_WORK ORDER 1:_
According to the passage on excited states of compounds 1–8, which compound has the smallest ΔE_ST, and what is that value?
_WORK ORDER 2:_
Shorten the paragraph beginning "The spin-flipped up-conversion" in the passage on excited states of compounds 1–8, keeping its main facts.

_PASSAGE FOR REVIEW:_
=== Section Start ===
To gain further insights into the excited states involved in the TADF process, the S₁ and T₁ excited states for compounds 1–8 have been optimized with the time-dependent density-functional theory (TDDFT) at PBE0 level of theory. It is found that the lowest energy transitions in the optimized S₁ and T₁ structures of 1–8 are contributed by HOMO → LUMO excitation. In the S₁ state, their HOMOs are predominantly the π orbitals localized on the N-donor, while the LUMO is the π* orbital of the (dppy)BF moiety (Fig. S23†). Therefore, the S₁ excited states of 1–8 can be assigned as the ¹ICT [π(N-donor) → π*((dppy)BF)] state. Increasing the donor strength of the N-donor from one DTC in 4-DTC-(dppy)BF to two DTC in 6 and one DTDPA in 7 destabilizes the HOMO, which in turn lowers the energy of the CT states; whereas introducing two methyl-substituents on the phenyl bridge in 8 stabilizes the HOMO and hence the CT states with respect to that in 7 with the same DTDPA donor moiety (Fig. S26†), in good agreement with the emission studies (Table 1). In the T₁ state, the frontier orbitals of 4 and 6–8 share the same nature as that in the S₁ state, and can be assigned as originating from the ³ICT state. For 1–3 and 5 in the T₁ state, the HOMOs and LUMOs are mainly the π and π* orbitals of the (dppy)BF moiety (Fig. S24†), therefore can be assigned as the ³LE [π → π*((dppy)BF)] state. Notably, the alteration of the nature of the T₁ state in 6–8 (³CT) as compared to that in 4-DTC-(dppy)BF (³LE)⁵⁰ has been attributed to the strong donor strength of the N-donor in 6–8, which would effectively stabilize the ³CT state with the corresponding energy lower than that of the ³LE state.

The spin-flipped up-conversion from the T₁ to S₁ state is influenced by direct SOC (i.e., SOC_S1–T1), spin-vibronic interactions via higher-lying triplet states and the ΔE_ST value. The smallest ΔE_ST of 0.13 eV for 8 is consistent with experimentally observed strongest TADF characteristic among 6–8. The moderate SOC_S1–T1 in the range of 0.42–0.45 cm⁻¹ for 6–8 suggests that the direct SOC contribution is similar among them. To explore the potential involvement of spin-vibronic interactions in the TADF process, the SOC and derivative couplings (DC) associated with the second lowest-energy triplet excited state (T₂) in 6–8 have been computed (Table 2). Theoretical analysis has demonstrated that large SOC_S1–T2 and DC_T1–T2 along with small ΔE_T1–T2 values can facilitate T₁ → S₁ RISC via T₂ state.⁷² The computed SOC_S1–T2 values are in the same order of magnitude for 6–8. However, results from interfragment CT (IFCT) analysis indicate that T₂ states exhibit different dominant characters, specifically ³CT, ³LE, and ³LE for compounds 6–8, respectively, with corresponding ΔE_T1–T2 gaps of 0.02, 0.34, and 0.06 eV. The rather small ΔE_T1–T2 values for 6 and 8 are indicative of a strong vibronic coupling between the T₁ and T₂ states that has been demonstrated to facilitate RISC (Fig. S27†),^15–23 whereas such a vibronic coupling is diminishingly small for 7 given its large ΔE_T1–T2. Furthermore, the large DC_T1–T2 value for compound 6 provides additional acceleration for RISC as compared to 7. All these computational results have supported the effectiveness of the present design strategies of regulating the N-donor strength and the donor–acceptor conformation to modulate the CT energy level for fine color tuning as well as to alter the relative energy order and levels of the ³CT and ³LE states for an efficient RISC.
=== Section End ===
_DATASET EXCERPTS:_
=== Section Start ===
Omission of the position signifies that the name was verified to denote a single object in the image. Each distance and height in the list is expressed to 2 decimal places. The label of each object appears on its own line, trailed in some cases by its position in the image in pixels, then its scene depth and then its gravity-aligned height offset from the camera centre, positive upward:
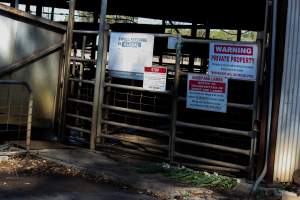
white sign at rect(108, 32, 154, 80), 9.57 +0.25
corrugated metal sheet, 7.98 -0.43
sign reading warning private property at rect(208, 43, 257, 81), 8.28 +0.21
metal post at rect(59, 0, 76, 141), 10.88 +0.11
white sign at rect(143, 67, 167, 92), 9.32 -0.14
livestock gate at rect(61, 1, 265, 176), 8.62 -0.95
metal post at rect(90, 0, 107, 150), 10.15 -0.10
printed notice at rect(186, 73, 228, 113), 8.60 -0.31
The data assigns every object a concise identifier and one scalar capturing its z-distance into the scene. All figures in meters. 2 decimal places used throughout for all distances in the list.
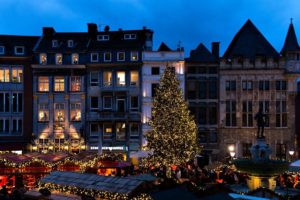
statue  21.97
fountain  19.73
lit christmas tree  32.62
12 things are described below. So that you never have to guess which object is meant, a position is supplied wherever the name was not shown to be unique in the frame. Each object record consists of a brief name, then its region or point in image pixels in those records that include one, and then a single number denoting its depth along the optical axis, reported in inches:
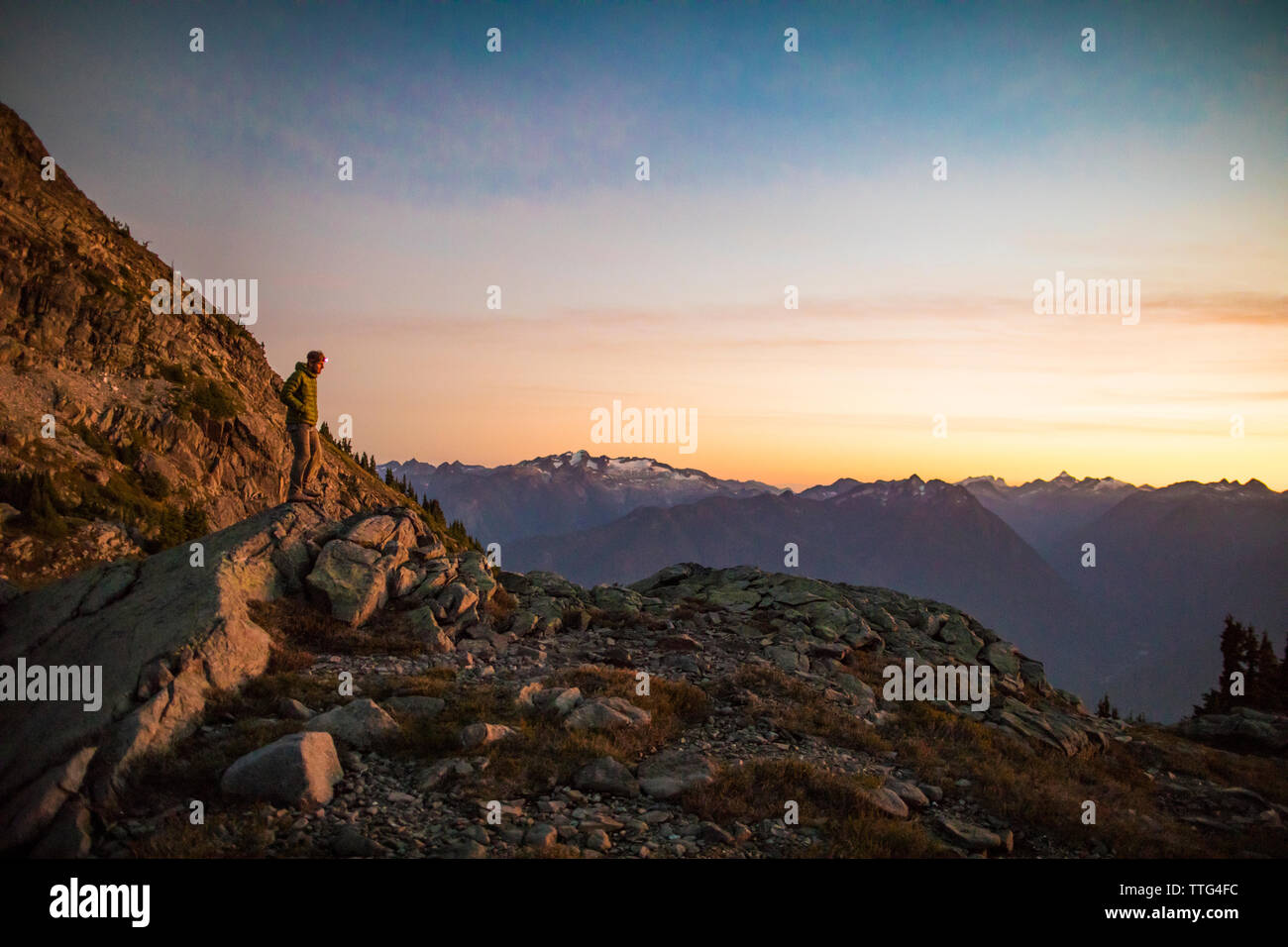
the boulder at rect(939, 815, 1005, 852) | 473.4
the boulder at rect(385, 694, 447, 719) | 549.0
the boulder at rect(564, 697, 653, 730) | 544.7
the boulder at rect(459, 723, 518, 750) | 490.2
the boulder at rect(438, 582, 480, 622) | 831.1
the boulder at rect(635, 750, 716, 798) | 471.2
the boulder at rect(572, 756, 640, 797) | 464.8
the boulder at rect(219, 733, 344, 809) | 401.1
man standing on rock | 799.1
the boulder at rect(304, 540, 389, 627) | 742.5
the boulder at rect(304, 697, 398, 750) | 485.1
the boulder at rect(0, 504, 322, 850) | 446.9
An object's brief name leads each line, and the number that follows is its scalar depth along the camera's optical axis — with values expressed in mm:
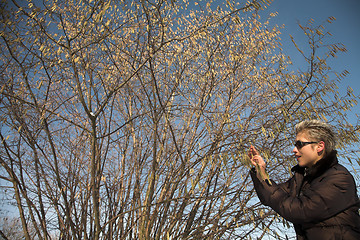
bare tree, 2334
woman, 1058
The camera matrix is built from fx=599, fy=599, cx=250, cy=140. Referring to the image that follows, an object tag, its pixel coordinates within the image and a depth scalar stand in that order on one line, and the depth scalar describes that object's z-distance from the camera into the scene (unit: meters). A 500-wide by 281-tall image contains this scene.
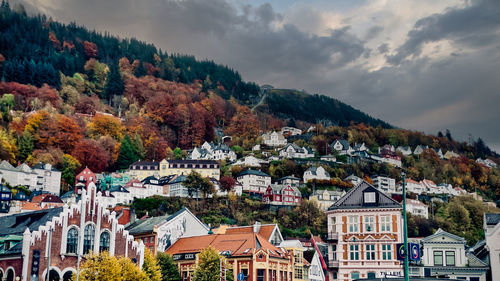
=== Section End ===
_ANSWER AREA 1:_
Compound 8, with a ΔE_ST of 0.13 eV.

_ANSWER AREA 2:_
Up-conversion from T₁ to S₁ depends on direct SOC (SOC_S1–T1), spin-vibronic interactions through higher triplet states, and ΔE_ST. Compound 8 has the smallest ΔE_ST (0.13 eV), matching its strongest observed TADF among 6–8. SOC_S1–T1 is moderate and similar for 6–8 (0.42–0.45 cm⁻¹). To test spin-vibronic effects, SOC and derivative couplings (DC) involving T₂ were computed. Large SOC_S1–T2 and DC_T1–T2 with small ΔE_T1–T2 aid T₁ → S₁ RISC via T₂. SOC_S1–T2 values are of the same order of magnitude for 6–8. The T₂ states are ³CT, ³LE and ³LE for 6–8, with ΔE_T1–T2 of 0.02, 0.34 and 0.06 eV. The small gaps for 6 and 8 indicate strong T₁–T₂ vibronic coupling that aids RISC, while this coupling is very small for 7. Compound 6's large DC_T1–T2 further speeds RISC compared with 7. These results support the design strategy of adjusting N-donor strength and donor–acceptor conformation to tune the CT energy for fine color tuning and to change the order and levels of ³CT and ³LE states for efficient RISC.